No es solo la hipocresía, es la estupidez. Lo dice Hillary Clinton en The New York Times, y hay que agradecérselo. Porque lo que está en juego va mucho más allá de las contradicciones de un político cualquiera: hablamos de un presidente que ha hecho del poder una herramienta de destrucción nacional, no por ideología, sino por simple ineptitud.
Donald Trump no solo ha demostrado un desprecio sistemático por las normas, las instituciones y la ley. Ha ido más lejos: ha demostrado que no entiende el funcionamiento del Estado que pretendía liderar. Su gobierno no fue un error de cálculo, fue un experimento peligroso en gobernar sin brújula, sin principios y, peor aún, sin inteligencia.
Lo grave no es ya que compartiera información clasificada en un chat de grupo con un periodista presente (sí, eso pasó). Lo verdaderamente alarmante es que eso sea solo un eslabón más en una cadena de decisiones absurdas que han puesto en riesgo la seguridad de Estados Unidos y de sus aliados. Desde despedir a quienes protegen las armas nucleares hasta cerrar embajadas en zonas críticas, Trump ha confundido gobernar con provocar. Y gobernar no se hace con rabietas ni tuits.
Como bien advierte la exsecretaria de Estado y senadora estadounidense, el “poder tonto” de Trump ha sustituido a la noción estratégica de “poder inteligente” que debería guiar a cualquier país serio en un mundo interdependiente. Un país que ignora su red diplomática, que desmantela su servicio exterior, que desoye a sus espías y castiga a sus generales está, en realidad, desarmándose desde dentro.
DESDEN POR EL CONOCIMIENTO
No se puede liderar el mundo con desdén por el conocimiento, ni se puede proteger a un país con una mentalidad de show de televisión.
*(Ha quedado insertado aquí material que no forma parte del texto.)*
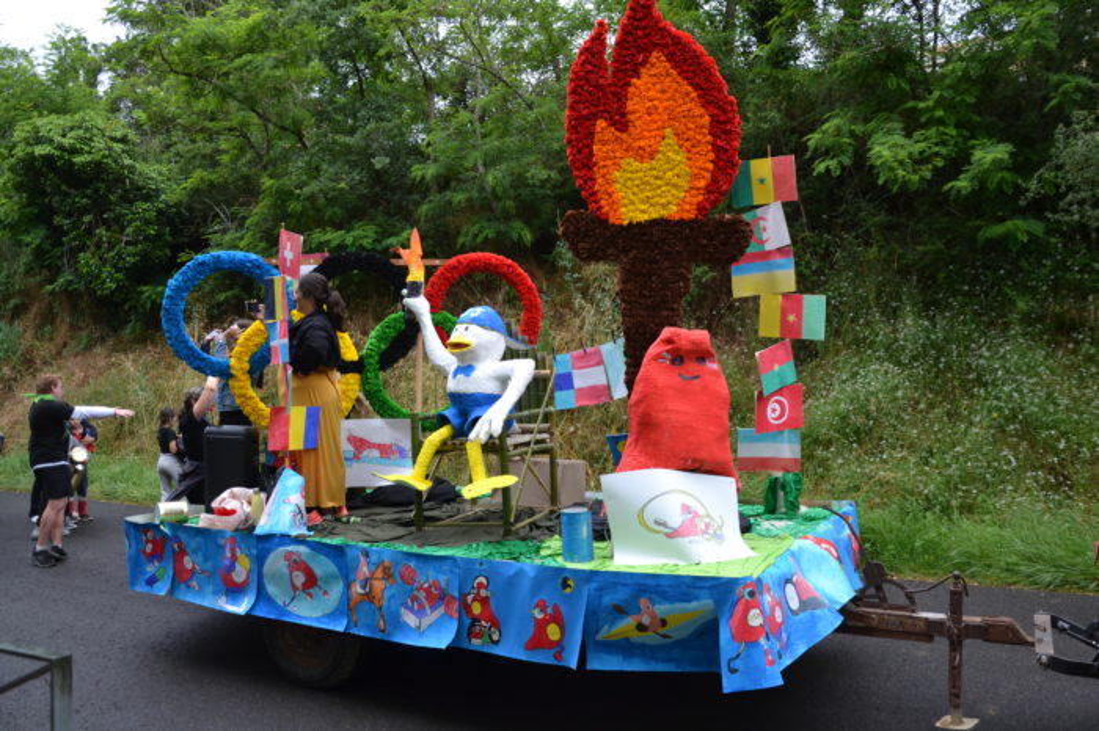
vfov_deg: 41.7
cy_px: 366
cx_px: 550
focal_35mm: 32
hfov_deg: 59.5
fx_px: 961
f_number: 3.8
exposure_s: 1/800
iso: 400
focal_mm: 21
Trump ha purgado al aparato del Estado de profesionales preparados solo porque no aplaudían lo suficiente. Ha convertido al Pentágono en escenario de batallas culturales ridículas, mientras Rusia y China avanzan sin ruido pero con firmeza. Ha sustituido el análisis geopolítico por memes y patriotismo de cartón piedra.
El resultado es un Estados Unidos más débil, más aislado y más confuso. Sin alianzas sólidas, sin rumbo exterior, sin respeto internacional. Con una deuda disparada y una moral institucional hecha trizas. Un país que, si sigue por ese camino, ya no podrá liderar el siglo XXI. Ni siquiera podrá seguir jugándolo.
NO ES FORTALEZA ES TEMERIDAD
Trump presume de dureza, pero lo suyo no es fortaleza, es temeridad. No es liderazgo, es teatro. Y los enemigos del país lo saben. Lo saben en Pekín y en Moscú, donde celebran cada embajada que Estados Unidos cierra, cada organismo internacional que abandona, cada paso atrás en los foros globales. Porque lo que Trump no entiende es que el poder no se grita: se construye.
Si Estados Unidos se comporta como una república bananera –con despidos masivos, diplomáticos humillados, leyes ignoradas y una constante guerra contra sus propias instituciones–, entonces pierde no solo su ventaja estratégica, sino su autoridad moral. Pierde lo que lo hacía excepcional. Y sin eso, no quedan ni tanques ni portaaviones que puedan salvarlo.
La candidata del Partido Demócrata a la presidencia de Estados Unidos en 2016 recuerda que liderar es difícil, pero que hay caminos probados. Reformar con inteligencia, no destruir con arrogancia. Invertir en quienes sirven, no insultarlos. Apostar por la diplomacia y el desarrollo, no por el aislamiento y la improvisación. Si Trump sigue así, no será solo una repetición del pasado. Será una condena al futuro.
Porque al final, el problema no es solo que Trump rompa las reglas. El problema es que no tiene ni idea de por qué existen.